As the largest-ever outbreak of Ebola rages on in a cluster of West African nations, the planned evacuation of at least one infected American to the United States raises the question: Are we equipped to deal with the disease here?
The answer, in short, is yes — very well. A widespread Ebola outbreak here is “not in the cards,” the CDC director recently told reporters.
That’s partially because the United States has excellent infection control procedures and facilities. Among those facilities is a network of quarantine stations, where the CDC can legally detain anyone who may have been exposed to cholera, diptheria, infectious tuberculosis, plague, smallpox, yellow fever, SARS, new strains of flu, or — relevantly — viral hemmorhagic fevers like Ebola.

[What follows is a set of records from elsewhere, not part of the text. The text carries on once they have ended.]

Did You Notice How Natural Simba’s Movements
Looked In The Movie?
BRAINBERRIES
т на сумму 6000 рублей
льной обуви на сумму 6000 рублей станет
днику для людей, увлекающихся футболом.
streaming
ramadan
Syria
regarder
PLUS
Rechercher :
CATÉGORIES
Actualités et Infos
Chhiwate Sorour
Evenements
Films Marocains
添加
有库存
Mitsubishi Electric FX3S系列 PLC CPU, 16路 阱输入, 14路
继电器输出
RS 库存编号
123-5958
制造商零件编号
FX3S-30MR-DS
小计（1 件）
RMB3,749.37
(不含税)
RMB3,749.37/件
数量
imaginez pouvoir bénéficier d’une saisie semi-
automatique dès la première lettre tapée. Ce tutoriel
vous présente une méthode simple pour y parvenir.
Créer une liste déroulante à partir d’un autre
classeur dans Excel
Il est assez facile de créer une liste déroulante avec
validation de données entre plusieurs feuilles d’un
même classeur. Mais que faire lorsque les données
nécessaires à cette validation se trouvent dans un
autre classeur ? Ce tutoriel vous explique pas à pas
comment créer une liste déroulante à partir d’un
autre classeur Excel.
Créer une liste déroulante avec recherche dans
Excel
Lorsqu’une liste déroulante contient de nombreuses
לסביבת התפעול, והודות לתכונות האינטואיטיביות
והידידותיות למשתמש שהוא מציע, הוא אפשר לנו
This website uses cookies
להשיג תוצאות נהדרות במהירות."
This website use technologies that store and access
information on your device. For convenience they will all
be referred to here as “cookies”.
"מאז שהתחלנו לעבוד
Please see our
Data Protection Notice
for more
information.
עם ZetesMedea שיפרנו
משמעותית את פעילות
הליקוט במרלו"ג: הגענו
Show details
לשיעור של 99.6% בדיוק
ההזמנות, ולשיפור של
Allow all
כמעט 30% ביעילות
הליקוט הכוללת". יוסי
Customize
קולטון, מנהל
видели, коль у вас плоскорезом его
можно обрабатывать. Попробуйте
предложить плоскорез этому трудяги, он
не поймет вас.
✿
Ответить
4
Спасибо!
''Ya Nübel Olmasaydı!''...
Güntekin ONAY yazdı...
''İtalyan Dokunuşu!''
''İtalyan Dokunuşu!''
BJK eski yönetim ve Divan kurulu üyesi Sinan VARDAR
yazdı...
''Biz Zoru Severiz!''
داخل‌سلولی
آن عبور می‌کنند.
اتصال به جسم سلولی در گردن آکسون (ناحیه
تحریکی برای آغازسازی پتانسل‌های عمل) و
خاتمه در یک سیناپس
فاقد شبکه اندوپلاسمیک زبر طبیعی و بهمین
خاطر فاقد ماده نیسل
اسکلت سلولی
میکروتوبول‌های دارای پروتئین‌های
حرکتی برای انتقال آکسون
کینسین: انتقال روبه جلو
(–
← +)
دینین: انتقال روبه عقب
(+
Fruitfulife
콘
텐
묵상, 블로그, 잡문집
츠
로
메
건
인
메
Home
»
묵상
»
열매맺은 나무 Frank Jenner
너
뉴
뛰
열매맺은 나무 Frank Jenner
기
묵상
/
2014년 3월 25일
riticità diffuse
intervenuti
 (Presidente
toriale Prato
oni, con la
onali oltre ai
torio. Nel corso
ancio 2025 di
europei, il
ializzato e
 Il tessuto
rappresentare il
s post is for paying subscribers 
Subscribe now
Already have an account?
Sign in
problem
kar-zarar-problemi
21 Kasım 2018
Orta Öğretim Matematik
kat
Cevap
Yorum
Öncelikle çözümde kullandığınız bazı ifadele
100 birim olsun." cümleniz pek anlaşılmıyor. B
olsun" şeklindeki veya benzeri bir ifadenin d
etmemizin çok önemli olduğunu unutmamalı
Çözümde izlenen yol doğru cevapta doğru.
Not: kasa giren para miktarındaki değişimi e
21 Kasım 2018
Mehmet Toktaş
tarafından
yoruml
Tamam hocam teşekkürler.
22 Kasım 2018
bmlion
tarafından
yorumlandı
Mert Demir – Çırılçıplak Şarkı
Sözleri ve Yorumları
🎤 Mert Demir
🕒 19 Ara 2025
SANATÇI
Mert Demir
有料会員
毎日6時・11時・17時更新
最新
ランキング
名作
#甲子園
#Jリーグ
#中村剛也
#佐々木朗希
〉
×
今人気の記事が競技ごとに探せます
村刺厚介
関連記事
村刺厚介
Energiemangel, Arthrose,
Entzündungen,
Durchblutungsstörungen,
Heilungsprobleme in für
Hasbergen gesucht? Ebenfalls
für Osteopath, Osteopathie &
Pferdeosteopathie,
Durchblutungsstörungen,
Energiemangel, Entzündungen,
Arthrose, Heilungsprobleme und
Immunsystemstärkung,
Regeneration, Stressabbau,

Here’s a map showing where those quarantine stations are:
A Brief History Of Our Quarantine System
A yellow fever outbreak led to the country’s first quarantine center and hospital, set up in Philadelphia in 1799. In 1944, a new law gave the federal government the authority to quarantine people, a responsibility formally taken over by the CDC in 1967.
In the 1970s, according to the CDC, the number of quarantine stations was reduced “from 55 to 8 because infectious diseases were thought to be a thing of the past.”
But within the past decade, fears of bioterrorism after September 11 and the 2003 SARS epidemic prompted the U.S. to more than double the number of quarantine stations. There are now 20 scattered across the U.S., primarily at “ports of entry and land-border crossings where international travellers arrive.”